Shortly before those earnings announcements, today will also bring the Federal Reserve’s first policy decision of 2025, along with Chair Powell’s subsequent press conference. For the headline decision, it’s widely expected the Fed will keep rates on hold, ending a run of 3 consecutive rate cuts since September. That follows on from a hawkish rate cut in December, where they upgraded their inflation forecasts and only signalled two further cuts in their dot plot for 2025, which was fewer than expected. Indeed, the S&P 500 slumped by -2.95% that day, which was its second-biggest decline in the last two years, so the extent of their hawkishness came as a major surprise for markets. For today, our US economists are also anticipating the Fed will stay on hold, but think they’ll only provide limited guidance about upcoming decisions. As it stands this morning, market pricing is broadly in line with that dot plot for 2025, with futures pricing in 51bps worth of cuts by the December meeting. For more info, see our economists’ full preview here.

Ahead of the Fed, Treasuries largely held their ground yesterday. Initially, the pickup in equities had seen 10yr Treasury yields move +4bps high intra-day, as investors became less concerned that an equity correction and negative wealth effects would lead to a broader slowdown in consumer spending. However, this move reversed later on, in part thanks to a decent 7yr auction, with 10yr yields closing -0.2bps lower at 4.53%, their lowest level since Christmas. Similarly, 2yr yields (-0.2bps to 4.20%) fell to their lowest since December 12, before the last Fed meeting.

Over in Europe, the focus has also been on central banks ahead of the ECB’s decision tomorrow, and unlike the Fed, they’re widely expected to deliver another 25bp cut, taking their deposit rate down to 2.75%. We also received the ECB’s latest Bank Lending Survey yesterday, which showed that credit standards for firms tightened in Q4, with a net +7% reporting tighter credit standards, the highest in a year. In the meantime, sovereign bonds moved broadly in line with their US counterparts, with yields on 10yr bunds (+3.1bps) and OATs (+2.4bps) both moving higher. Yields on 10yr BTPs (+2.7bps) also saw a sharp move up towards the end of the session, which came after Italy’s PM Giorgia Meloni said she’d received a notice of investigation by prosecutors.

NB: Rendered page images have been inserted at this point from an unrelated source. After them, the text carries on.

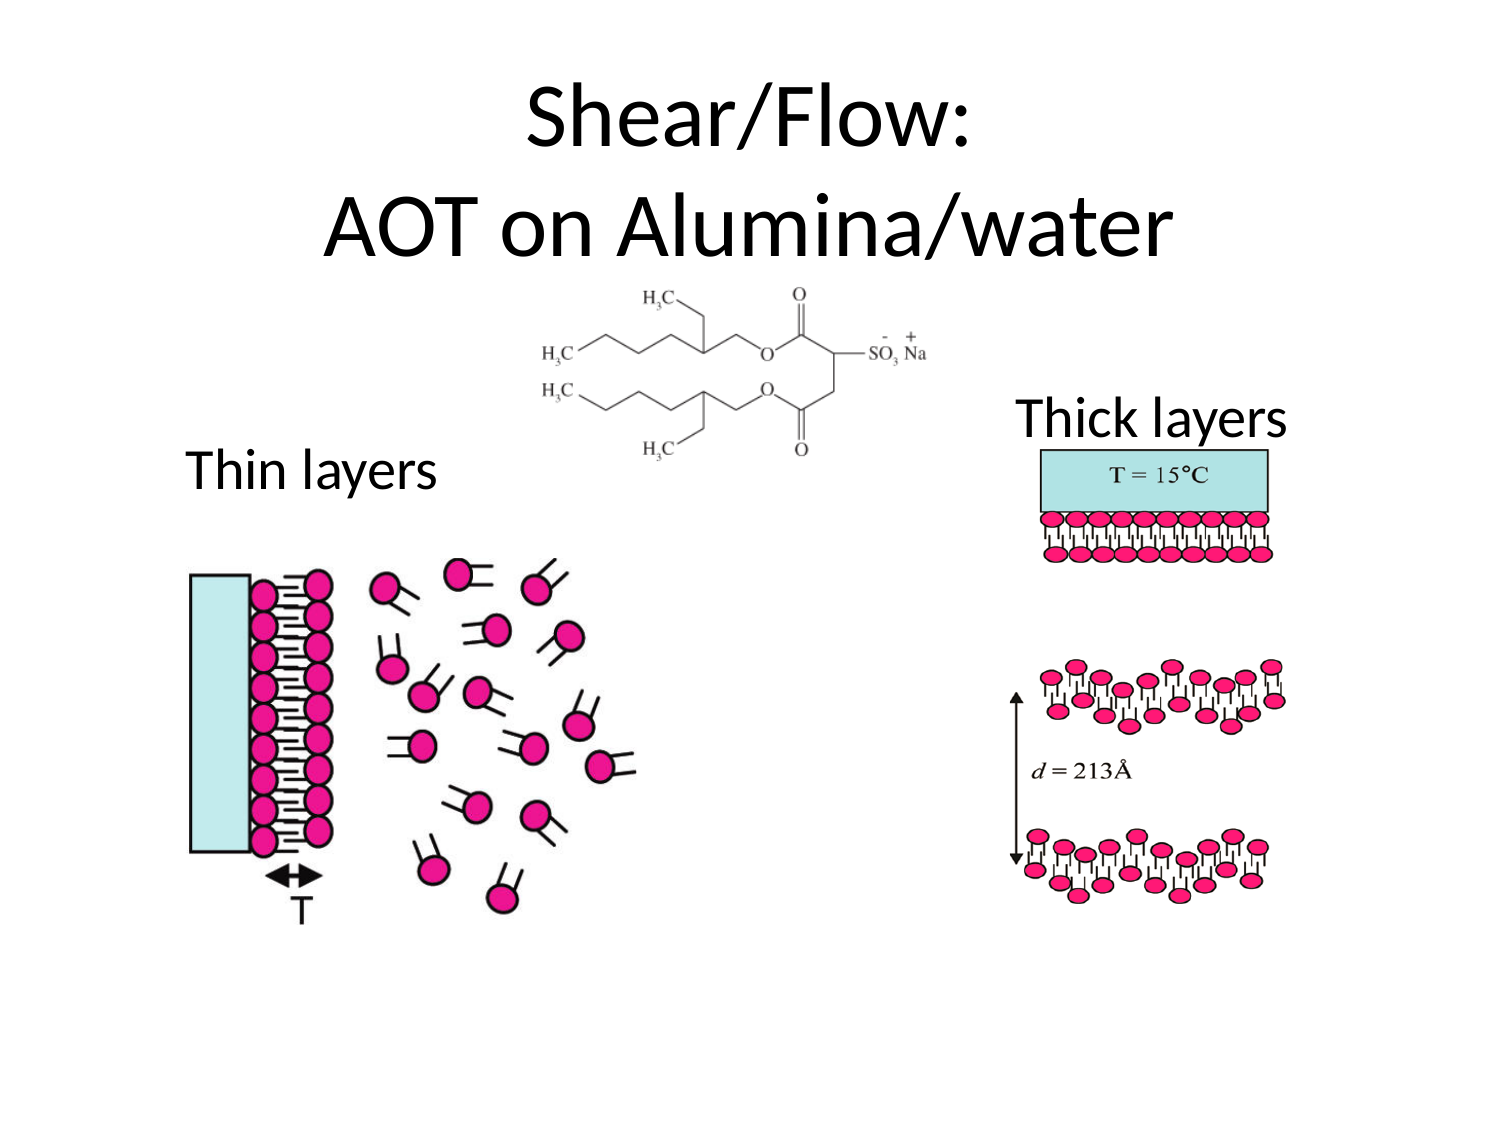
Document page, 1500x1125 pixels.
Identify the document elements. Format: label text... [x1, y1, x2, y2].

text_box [169, 423, 637, 925]
text_box Shear/Flow: AOT on Alumina/water [309, 46, 1192, 282]
picture [513, 267, 945, 473]
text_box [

Overnight in Asia, that positive momentum has continued in markets, with gains for the Nikkei (+0.76%) and the S&P/ASX 200 (+0.57%), although several markets are closed for holidays, including in China and South Korea. Otherwise though, there’s been a rally in Australian government bonds after their CPI print for Q4 was a bit softer than expected, falling to +2.4% last quarter (vs. +2.5% expected). That was seen as raising the likelihood of a rate cut from the RBA in February, and 10yr government bond yields are down -4.5bps this morning. That’s also helped weaken the Australian Dollar, which is down -0.13% against the US Dollar. Looking forward, futures suggest that positive momentum should continue, with those on the S&P 500 (+0.01%) and the NADSAQ 100 (+0.09%) pointing modestly higher.

Looking at yesterday’s data releases, the US Conference Board’s consumer confidence indicator fell by more than expected in January, moving down to a four-month low of 104.1 (vs. 105.7 expected). The labour market indicators also weakened, and the difference between those saying jobs were plentiful and hard to get fell to its lowest level in four months.

To the day ahead now, and the main highlight will be the Federal Reserve’s policy decision, along with Chair Powell’s subsequent press conference. The Bank of Canada will also be making their own policy decision. Data releases include the Euro Area M3 money supply for December. Finally, today’s earnings releases include Tesla, Microsoft and Meta.